Our teachers…I feel for them. Every accountability measure puts new burdens on them. Track this, track that. I suppose they are the trainers and the legislature and state board are really the Olympic committee pressuring them to make sure our nation wins.

What performs well under pressure? Rocks. Our children aren’t rocks. They aren’t iron for smelting or clay for shaping. They’ve got minds of their own and in spite of the best governmental efforts, no program ever developed from Goals 2000, NCLB, ESSA, to Common Core with intense assessments and tracking, have shown ANY improvement in education. Doing the same failing thing over and over is the definition of insanity, right?

Why don’t we have accountability set by those who PAY the taxes instead of those who COLLECT the taxes?
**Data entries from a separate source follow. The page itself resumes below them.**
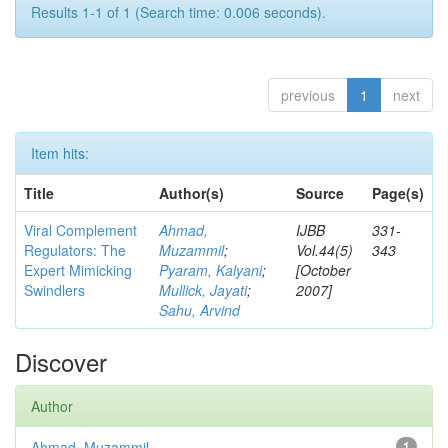
Results 1-1 of 1 (Search time: 0.006 seconds).
previous
1
next
Item hits:
Title
Author(s)
Source
Page(s)
Viral Complement
Ahmad,
IJBB
331-
Regulators: The
Muzammil
;
Vol.44(5)
343
Expert Mimicking
Pyaram, Kalyani
;
[October
Swindlers
Mullick, Jayati
;
2007]
Sahu, Arvind
Discover
Author
Ahmad, Muzammil
1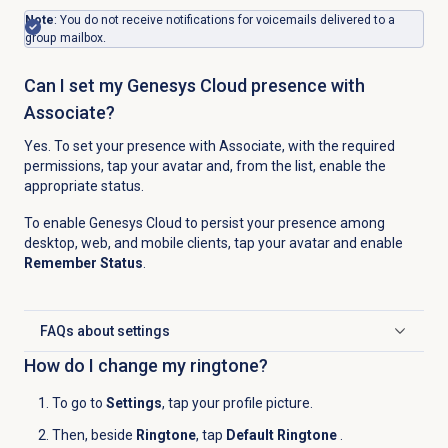
Note
: You do not receive notifications for voicemails delivered to a
group mailbox.
Can I set my Genesys Cloud presence with
Associate?
Yes. To set your presence with Associate, with the required
permissions, tap your avatar and, from the list, enable the
appropriate status.
To enable Genesys Cloud to persist your presence among
desktop, web, and mobile clients, tap your avatar and enable
Remember Status
.
FAQs about settings
Click to expand
How do I change my ringtone?
To go to
Settings
, tap your profile picture.
Then, beside
Ringtone
, tap
Default Ringtone
.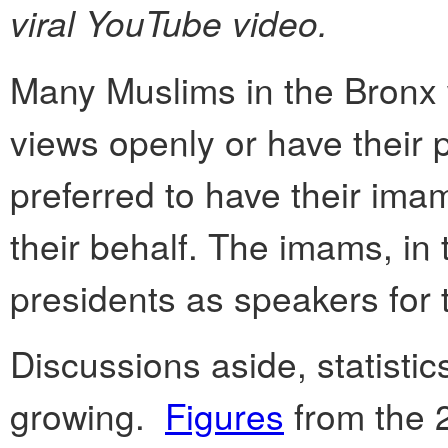
viral YouTube video.
Many Muslims in the Bronx w
views openly or have their p
preferred to have their ima
their behalf. The imams, i
presidents as speakers for
Discussions aside, statistic
growing.
Figures
from the 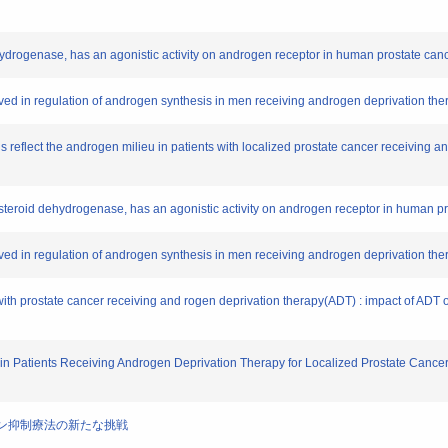
ehydrogenase, has an agonistic activity on androgen receptor in human prostate canc
lved in regulation of androgen synthesis in men receiving androgen deprivation ther
els reflect the androgen milieu in patients with localized prostate cancer receiving
oxysteroid dehydrogenase, has an agonistic activity on androgen receptor in human pr
lved in regulation of androgen synthesis in men receiving androgen deprivation ther
 with prostate cancer receiving and rogen deprivation therapy(ADT) : impact of ADT 
t in Patients Receiving Androgen Deprivation Therapy for Localized Prostate Cancer 
ンドロゲン抑制療法の新たな挑戦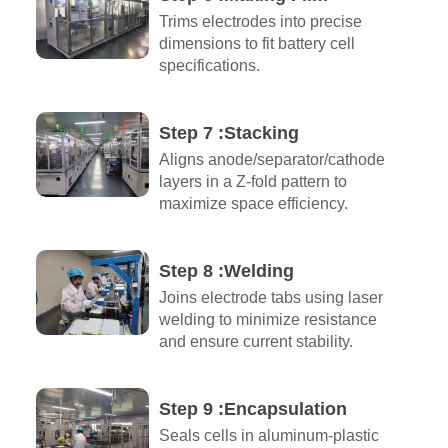
Trims electrodes into precise
dimensions to fit battery cell
specifications.
Step 7 :Stacking
Aligns anode/separator/cathode
layers in a Z-fold pattern to
maximize space efficiency.
Step 8 :Welding
Joins electrode tabs using laser
welding to minimize resistance
and ensure current stability.
Step 9 :Encapsulation​
Seals cells in aluminum-plastic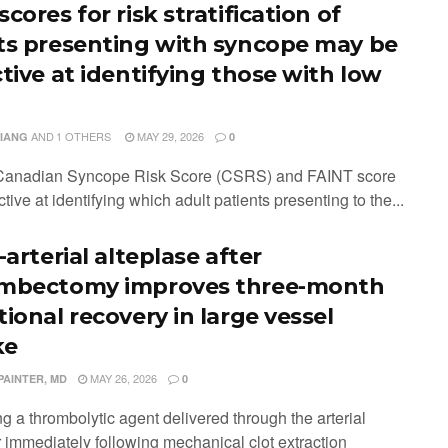
cores for risk stratification of
ts presenting with syncope may be
ctive at identifying those with low
AND
1 OTHERS
MAY 29, 2026
XIANG
0
Canadian Syncope Risk Score (CSRS) and FAINT score
ctive at identifying which adult patients presenting to the...
-arterial alteplase after
mbectomy improves three-month
ional recovery in large vessel
ke
MAY 26, 2026
PAINTER, MD
0
g a thrombolytic agent delivered through the arterial
r immediately following mechanical clot extraction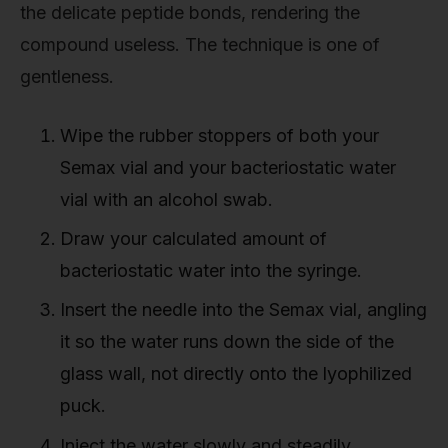
the delicate peptide bonds, rendering the
compound useless. The technique is one of
gentleness.
Wipe the rubber stoppers of both your
Semax vial and your bacteriostatic water
vial with an alcohol swab.
Draw your calculated amount of
bacteriostatic water into the syringe.
Insert the needle into the Semax vial, angling
it so the water runs down the side of the
glass wall, not directly onto the lyophilized
puck.
Inject the water slowly and steadily.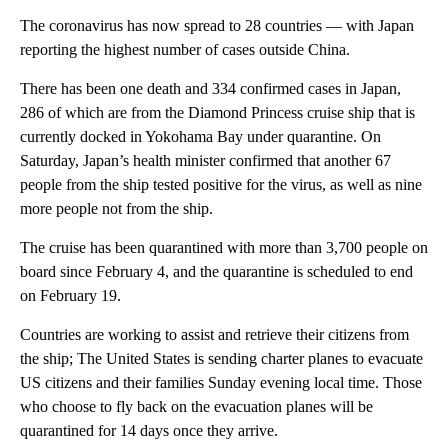
The coronavirus has now spread to 28 countries — with Japan
reporting the highest number of cases outside China.
There has been one death and 334 confirmed cases in Japan,
286 of which are from the Diamond Princess cruise ship that is
currently docked in Yokohama Bay under quarantine. On
Saturday, Japan’s health minister confirmed that another 67
people from the ship tested positive for the virus, as well as nine
more people not from the ship.
The cruise has been quarantined with more than 3,700 people on
board since February 4, and the quarantine is scheduled to end
on February 19.
Countries are working to assist and retrieve their citizens from
the ship; The United States is sending charter planes to evacuate
US citizens and their families Sunday evening local time. Those
who choose to fly back on the evacuation planes will be
quarantined for 14 days once they arrive.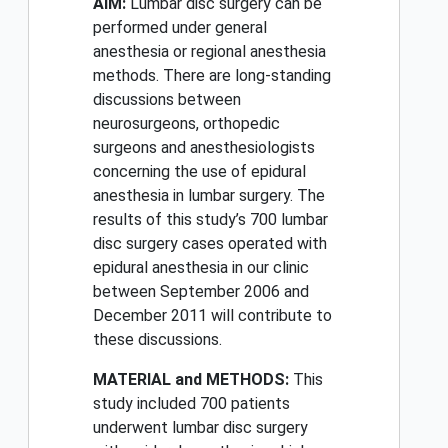
AIM:
Lumbar disc surgery can be
performed under general
anesthesia or regional anesthesia
methods. There are long-standing
discussions between
neurosurgeons, orthopedic
surgeons and anesthesiologists
concerning the use of epidural
anesthesia in lumbar surgery. The
results of this study’s 700 lumbar
disc surgery cases operated with
epidural anesthesia in our clinic
between September 2006 and
December 2011 will contribute to
these discussions.
MATERIAL and METHODS:
This
study included 700 patients
underwent lumbar disc surgery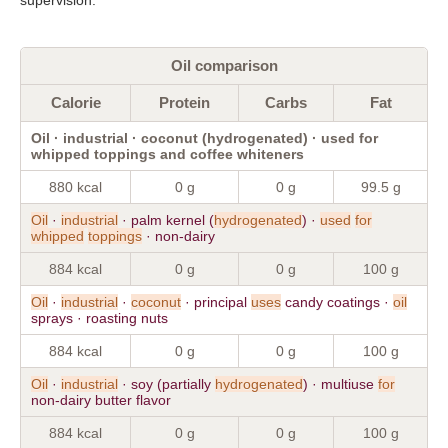
Oil comparison
Calorie
Protein
Carbs
Fat
Oil · industrial · coconut (hydrogenated) · used for
whipped toppings and coffee whiteners
880 kcal
0 g
0 g
99.5 g
Oil
·
industrial
· palm kernel (
hydrogenated
) ·
used
for
whipped
toppings
· non-dairy
884 kcal
0 g
0 g
100 g
Oil
·
industrial
·
coconut
· principal
uses
candy coatings ·
oil
sprays · roasting nuts
884 kcal
0 g
0 g
100 g
Oil
·
industrial
· soy (partially
hydrogenated
) · multiuse
for
non-dairy butter flavor
884 kcal
0 g
0 g
100 g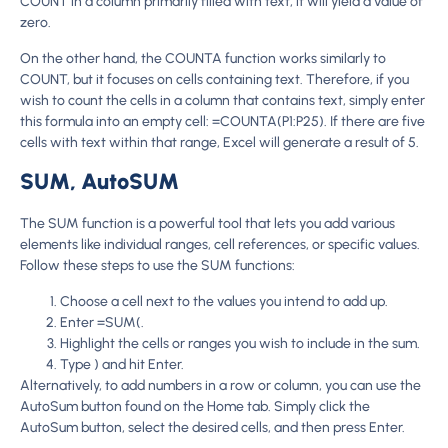
COUNT in a column primarily filled with text, it will yield a value of
zero.
On the other hand, the COUNTA function works similarly to
COUNT, but it focuses on cells containing text. Therefore, if you
wish to count the cells in a column that contains text, simply enter
this formula into an empty cell: =COUNTA(P1:P25). If there are five
cells with text within that range, Excel will generate a result of 5.
SUM, AutoSUM
The SUM function is a powerful tool that lets you add various
elements like individual ranges, cell references, or specific values.
Follow these steps to use the SUM functions:
Choose a cell next to the values you intend to add up.
Enter =SUM(.
Highlight the cells or ranges you wish to include in the sum.
Type ) and hit Enter.
Alternatively, to add numbers in a row or column, you can use the
AutoSum button found on the Home tab. Simply click the
AutoSum button, select the desired cells, and then press Enter.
Why don’t we gear accountability at a school toward the CUSTOMERS of that school instead of the BROKERS?

Why can’t we allow for parents to sit down with their children’s teachers, help them understand their goals and desires, strengths and interests, and open up the door to freedom in education such that children have personal time every day to develop who they are and want to become? Why can’t benchmarks be measured by the student and parents observing them advancing at their own pace in ways they choose.

The one thing public schools are guaranteed to teach is an unwritten lesson in compulsion. There is no social contract or exchange for students. They are told who, what, where, and when to learn, but rarely how or why so they have little context for what they are forced to learn. They absorb the message that it’s OK for someone else to force you into doing what they value, but not till you’re an adult can you make those decisions for yourself. Is it any wonder that college students feel unsure of what they want to do with their lives? Up to that point they’ve been told everything they should do and suddenly they hold the reins of their destiny and it’s their first solo ride. They need experience with freedom from an early age or they’ll ultimately continue looking for someone to tell them what to do.

Let’s release the pressure cooker valve and let some cool air into the pot by testing freedom in our schools. I think we’ll find that teachers and students perform better when they aren’t under such insane pressure to bureaucrats who AREN’T their primary concern. We don’t need stronger accountability measures for the public. We need accountability to rest with families whose children attend the schools and who are good judges of what the growth of their children should be. It works for homeschoolers. Why wouldn’t it work for professional teachers?

Oak Norton lives in Highland and is the Director of Agency-Based Education, a non-profit organization promoting educational freedom and options for families.